This is my post on Kreat!ve Kahaani, a website that publishes the works of new authors or anybody who wants to write any kind of fiction. Do check it out.
The short story is the best escape from the monotony of desk work. In only a few words, it creates a whole new world for you to step in and explore, to identify with a character and follow his/her path to a fitting (although not often acceptable) conclusion. It opens up a world of possibilities — of how things could have been or how things should have ended.
I like a short story because it comes as a welcome break in between editing news and features and writing more stories/articles. It inspires me to write in brief. And as a writer, that's what I need. As an editor, it gives me something fresh to think about. Sometimes, a word I've read in a short may just pop into my head and I might use it in the headline of a news story.
I hated reading novels/story books when I was at school. I found them tedious. I didn't care for the Nancy Drews, the Hardy Boys, the Enid Blytons, the Jeffrey Archers, Stephen Kings, Daniel Steels or even Mills and Boons. But I loved short stories, the creations of Graham Greene, O Henry, William Somerset Maugham, Ernest Hemingway, Edgar Allan Poe, Rabindranath Tagore, Rudyard Kipling, Saki, Mulk Raj Anand, K A Abbas and Munshi Premchand. I could finish a few at a sitting, then go out to play, then come back and read some more. I did not have to remember what I had read before. And so, for years, when girls in my class moved on to bigger novellas and novels, I kept looking for the shortest of the shorts.
Then, I discovered Shakespeare. His plays, with many acts, became a mix of many things that English Literature as a subject had tried to categorise. It had poetry, prose, a blend of short stories and anecdotes within a longer, complex plot of a novel. I read all of Shakespeare’s creations — the historical, the comedies, the tragedies, even the sonnets.
Had I not liked Shakespeare, I doubt if I would have picked up my first novel, the Wuthering Heights. Had I not liked Wuthering Heights so much, I would not have gone for another epic romance, Jane Austen's Pride and Prejudice. To break away from the trend, I picked up a couple of David Baldaccis for a long train journey and became addicted to his thrillers. I liked Dan Brown's Da Vinci Code but never followed up with the second (though I did watch the film, Angels and Demons). I read The Hungry Tide and devoured all of Amitav Ghosh’s books just the way I had done William Dalrymple’s after reading City of Djinns.

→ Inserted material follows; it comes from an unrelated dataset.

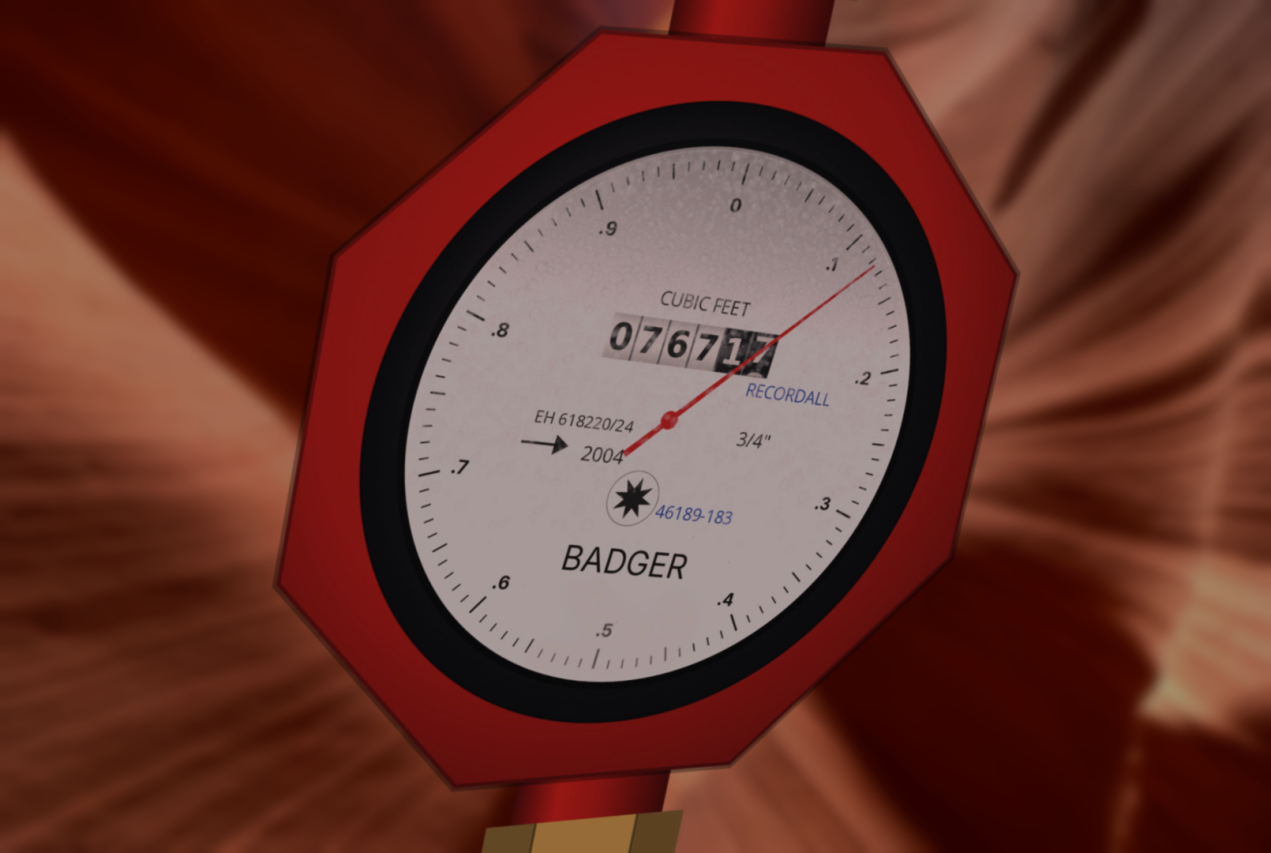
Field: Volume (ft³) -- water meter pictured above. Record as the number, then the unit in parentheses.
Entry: 76717.12 (ft³)
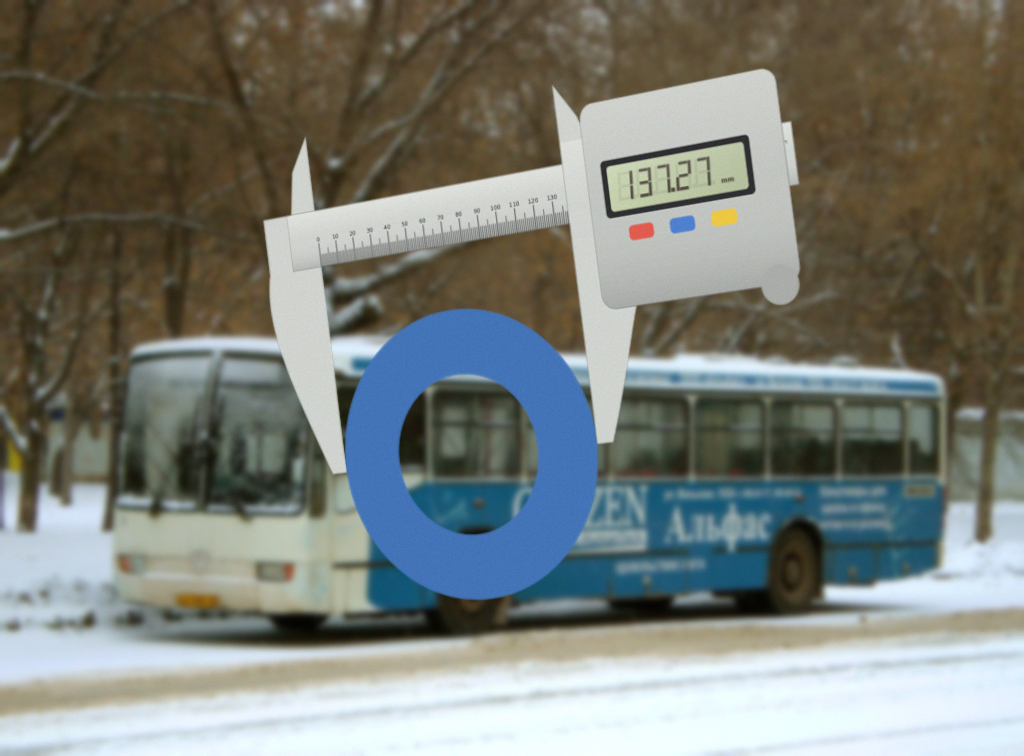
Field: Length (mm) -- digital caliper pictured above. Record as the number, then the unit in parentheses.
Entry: 137.27 (mm)
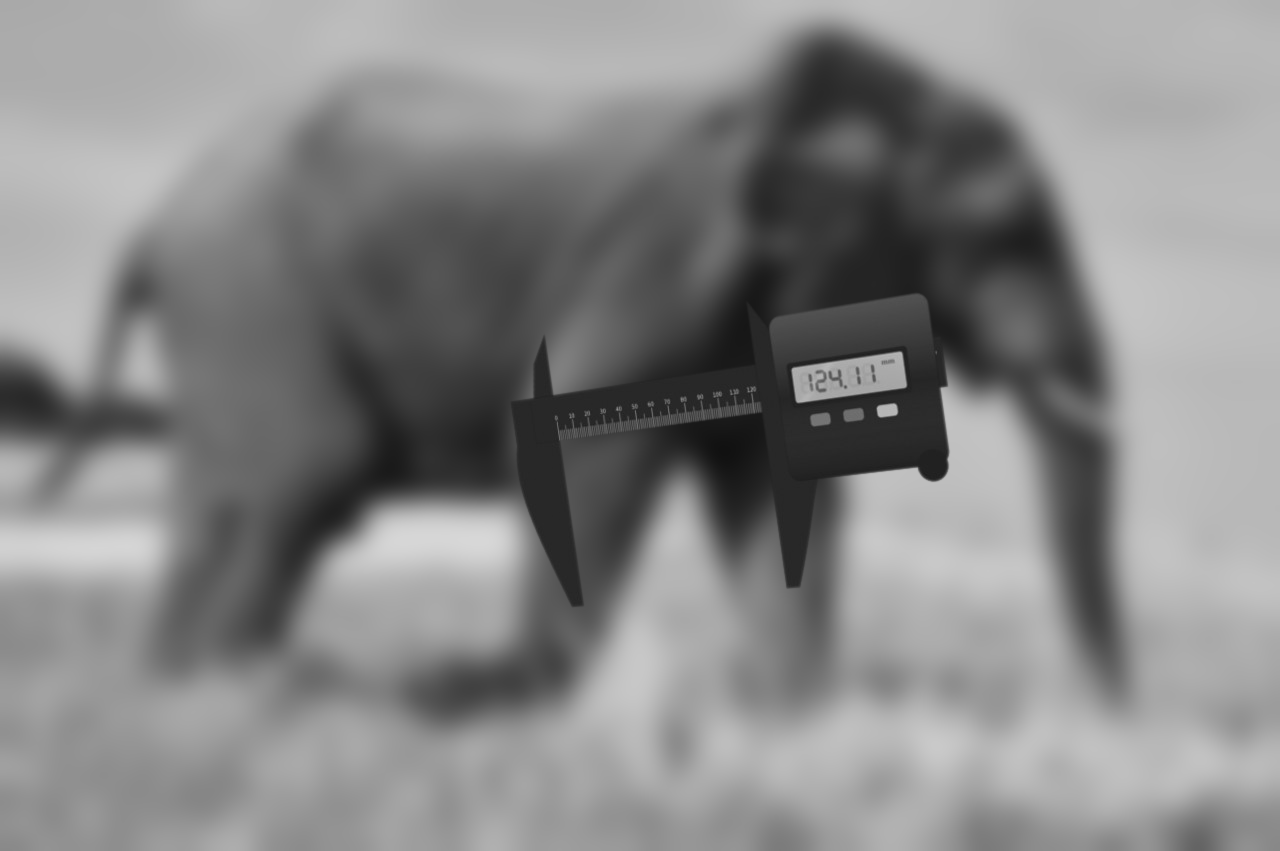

I stayed away from Harry Potter but got trapped into the intrigue of the Twilight Saga, the Shiva Trilogy and Alex Rutherford’s series, The Empire of the Moghul.
Though I still read many more books on films, science, history, travel, health, people, economy, management and countries than fiction, I’ve warmed up to the idea of reading a novel on a rainy afternoon sipping some hot coffee. What I miss now are the short stories. I don’t find too many compilations by new authors out in the bookstores and searching for short stories on the internet can be a bit of a downer. This is why I am looking forward to a site like this one — Kreat!ve Kahaani — so I can read new shorts by new authors at one place. It gives me the freedom to Alt+Tab whenever I need to refresh myself mentally at the desk. I only hope I don’t get addicted to it!